In 1429, King Sho Hashi of the Central Kingdom united the three Kingdoms of Okinawa by defeating the opposing Lords of the Northern and Southern Kingdoms. Around 1480, King Sho Shin outlawed the private ownership and use of weapons. He confiscated all weapons and placed a ban on possession of any weapons to ensure the safety of the Sho Dynasty. In 1609, Lord Shimazu of the Satsuma Clan of Southern Japan conquered all of the RyuKyu islands. The practice of all martial arts and the possession of all weapons were banned.

However, the Okinawans still practiced their fighting arts in secrecy. This clandestine practice of martial arts was done at odd hours and in remote places, so that Japanese authorities would not detect them. These successive bans on the possession of weapons, which was meant to curtail martial arts practice, served only to greatly increase the development of Okinawan Martial Arts, especially empty-hand tactics.

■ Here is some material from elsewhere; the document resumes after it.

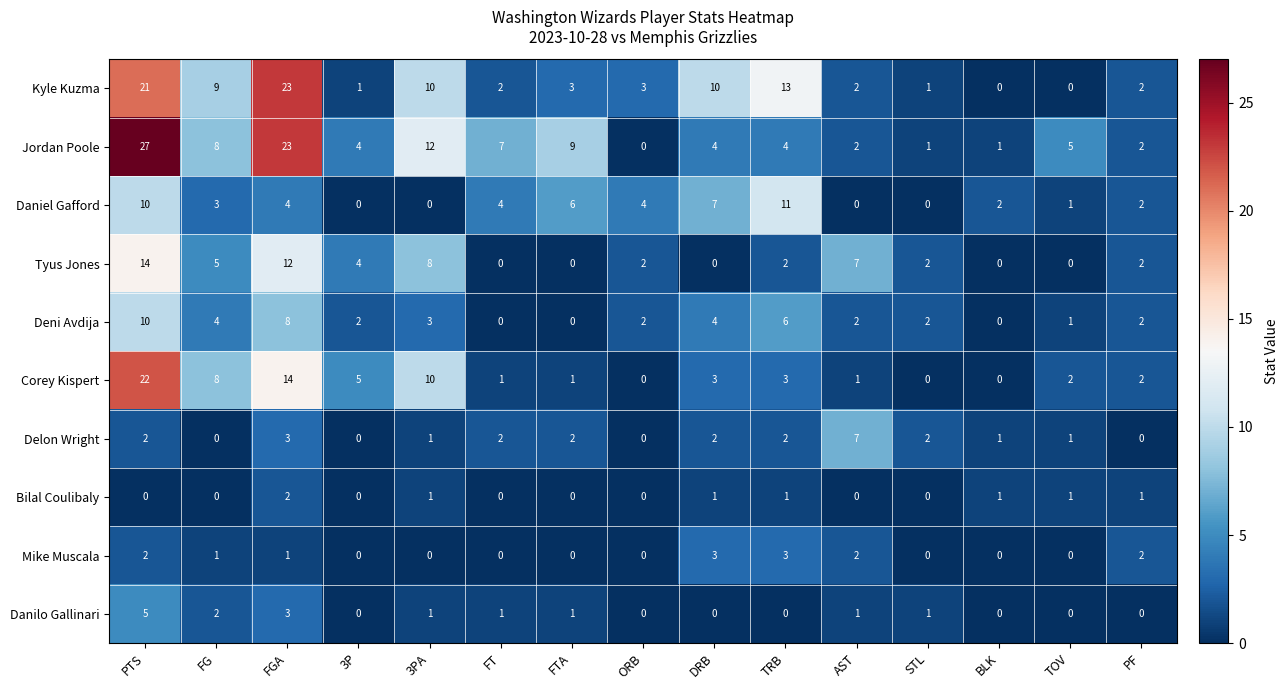

Which series changed the most between TRB and BLK?

Kyle Kuzma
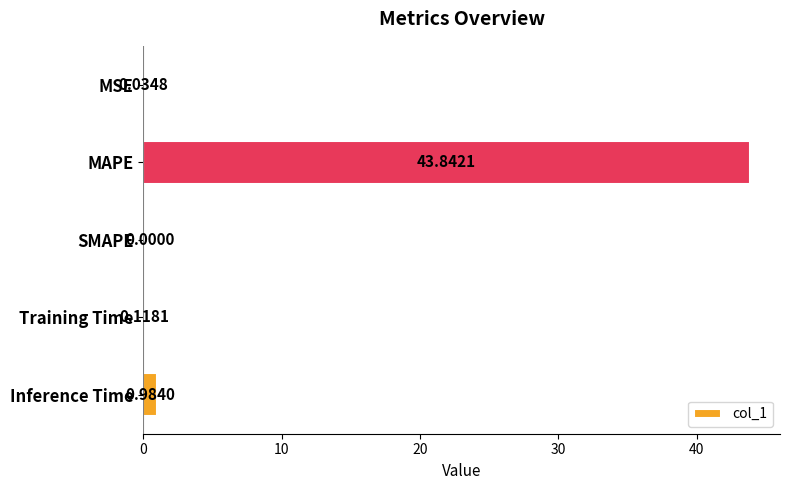

How many categories are shown in the chart?

5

The developing system of martial arts incorporated an empty-hand system of fighting and a parallel system of weapons using various farm implements. These two systems were an integral part of one overall Okinawan Martial Art system.

Chinese style Kempo (empty-hand fighting) was introduced to Okinawa in the 17th century. This occurred mainly through the ports of the Fukien Province in Central China. The Chinese Kempo style combined with an indigenous Okinawan fighting form, known as Te (hand) formed a distinct Okinawan brand of martial art. Although the major influence of Okinawan Martial Arts was Chinese Kempo, the martial arts of Southeast Asia, particularly Siam, were also contributing factors in Okinawan Martial Arts development. The empty-hand system of Okinawan Martial Arts, known today as Karate, was characterized by the use of the closed fist. Chinese Kempo used mostly open-hand techniques and an ancient training device called the makiwara. The weapons system, which chiefly used agricultural tools, was known as Okinawan Kobujutsu. Together the empty-hand system and the Kobujutso system form the basis of Okinawan Martial Arts. Since they were created out of the need for self-preservation, these martial arts were used mainly as a means of personal self-defense in uncertain times as opposed to a means of organized warfare on the field of battle.